Although teen pregnancy rates have been declining in the U.S. since 1990, teenage pregnancies among youth in foster care have reached epidemic levels.

  • Almost 20% of youth in foster care reported first having consensual sex before the age of 13.

  • Teenage girls in the foster care system are twice as likely to get pregnant before turning 19 than teenage girls who are not in foster care.

  • Half the children born to teen moms in foster care will end up in foster care themselves by their second birthday.

How you can help.

1. Become a Foster Parent

Click the “Getting Started” tab at the top of the page to find out how!

2. Become a Respite Provider

Maybe you can’t commit to becoming a full time foster parent, but you have a free weekend or evening a month. There are so many foster families who would love a break. Childcare is hard to find (especially for special needs kids), and having a regular person who would be willing to give foster parents a break is life-giving and can help prevent burnout.

3. Volunteer as a CASA

A CASA is a Court Appointed Special Advocate. They advocate for children in foster care and give the judge their opinion of what’s best for the child. CASAs are absolutely necessary for children going through the system- especially if there’s high social worker turnover.

I can’t begin to tell you how many times we’ve had a new social worker show up to our kids court date, who hasn’t even met the kids, make huge decisions that will impact the rest of their life. A CASA is right there in the court room making sure the judge knows what’s really going on in the case. Their voice is so valuable and the judge really takes what they say seriously.

If you’re a CASA, you go through some training and a background check. You will then be assigned a child (or sibling group) that you will spend a few hours a month with. You will get to know their foster family, get to know their birth family, and talk with the social worker. When there’s a court date, you will go there with your findings and present them to the judge- giving your opinion on what’s best for the child.

◆ Challenges ◆
1 > Translate this sentence from the foster care text into Spanish: "There are so many foster families who would love a break."
2 > Answer these from the foster care text:
(a) Since what year have teen pregnancy rates in the U.S. been declining?
(b) What does CASA stand for?
(c) What does a person go through before being assigned a child as a CASA?
3 > Please write a continuation of the foster care text, starting after its last sentence.

◆ Dataset extract ◆
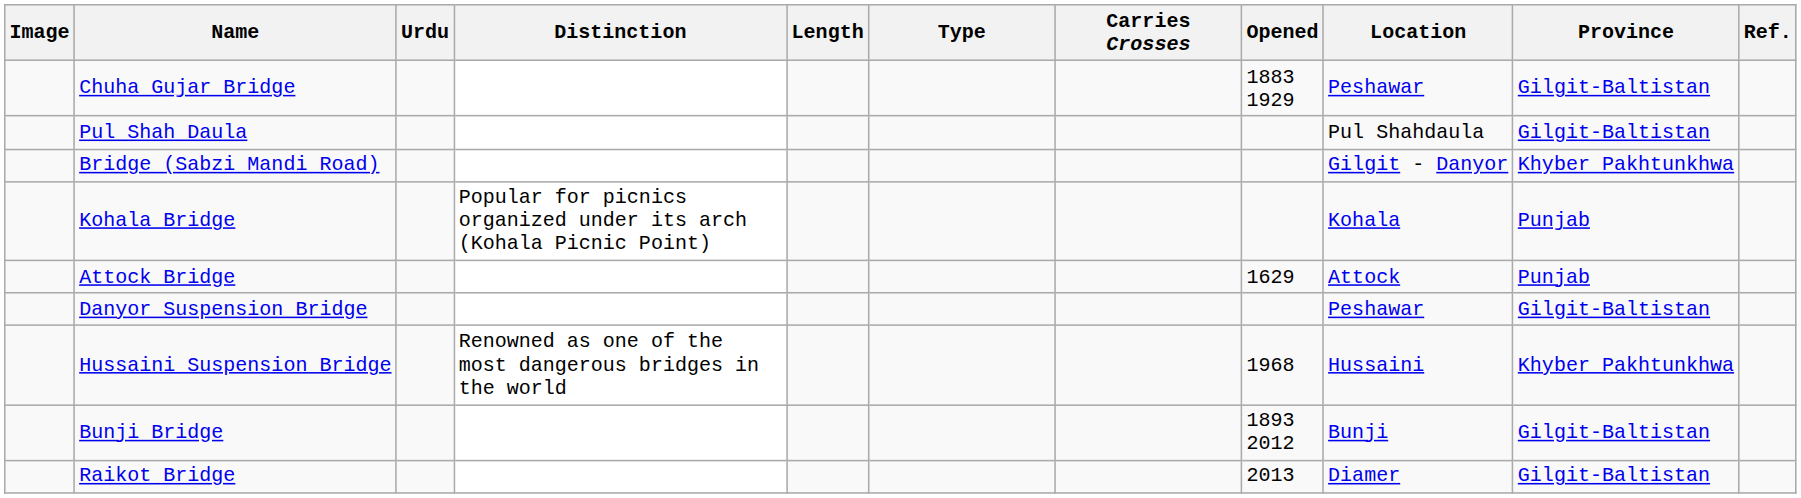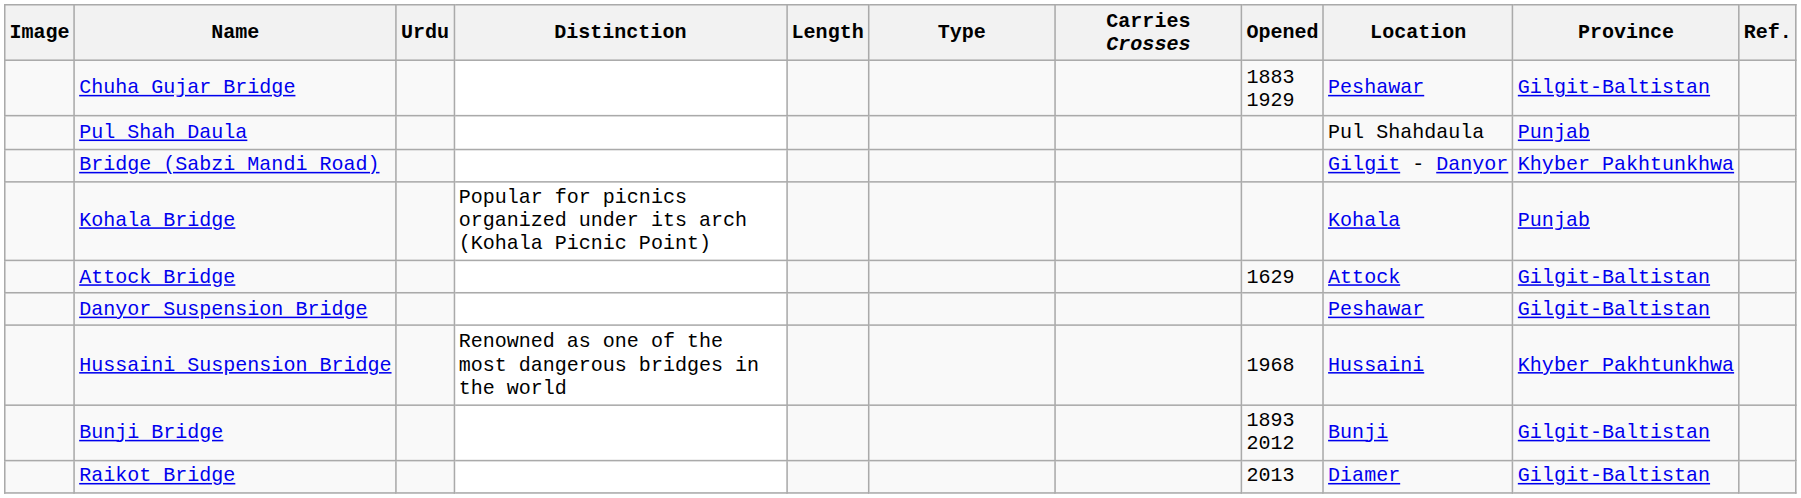Pul Shah Daula | Province: Gilgit-Baltistan -> Punjab
Attock Bridge | Province: Punjab -> Gilgit-Baltistan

◆ Answers for this exercise ◆
1 > Hay muchísimas familias de acogida a las que les encantaría tomarse un descanso.

2 >
(a) 1990
(b) Court Appointed Special Advocate
(c) Some training and a background check

3 >
4. Be a Mentor

With such high social worker turn over and with many kids frequently moving homes, being a mentor may make you one of the only stable people in a child’s life. It also allows foster parents to have a little scheduled respite while you’re spending time with the child. Look into Big Brothers Big Sisters or call your local department of family and youth services to see what mentor programs they have set up.

5. Volunteer at a local youth homeless shelter

With so few homes open to vulnerable demographics in care, many of them are living in a homeless youth shelter. Volunteering to help out with cooking, homework, or setting up activities can be huge for kids who are living a life in limbo.

6. Donate to nonprofits that benefit Foster Youth

I guarantee there are several awesome nonprofits in your state that support foster youth. If you need help sorting through them, feel free to shoot me a message and I’ll get back to you with some ideas.

Some nationwide ones I love are:

If you feel compelled to donate to a nonprofit, please take a moment and check out Charity Navigator to get an idea of how efficiently that nonprofit uses their donations.

+ Sources

  1. Petit, M. & Curtis, P., Child Abuse and Neglect: A Look at the States, 1997 CWLA Stat Book, Child Welfare League of America, Washington, D.C., 1997, p. 72, 124.

  2. Gaile , Brandon. “51 Useful Aging Out of Foster Care Statistics | Social Race Media -.” National Foster Youth Institute, 26 May 2017, www.nfyi.org/51-useful-aging-out-of-foster-care-statistics-social-race-media/.

  3. Dulmen, Manfred H. M. Van, and Haylee Deluca. “Former Foster Care Youth and Resilient Functioning in Young Adulthood.” Oxford Scholarship Online, 2017, doi:10.1093/acprof:oso/9780190260637.003.0043.

  4. “Finding and Stopping Child Sex Trafficking.” NPR, August 1, 2013.

  5. Annie E. Casey Foundation. (September 2, 2014). Economic Well-Being.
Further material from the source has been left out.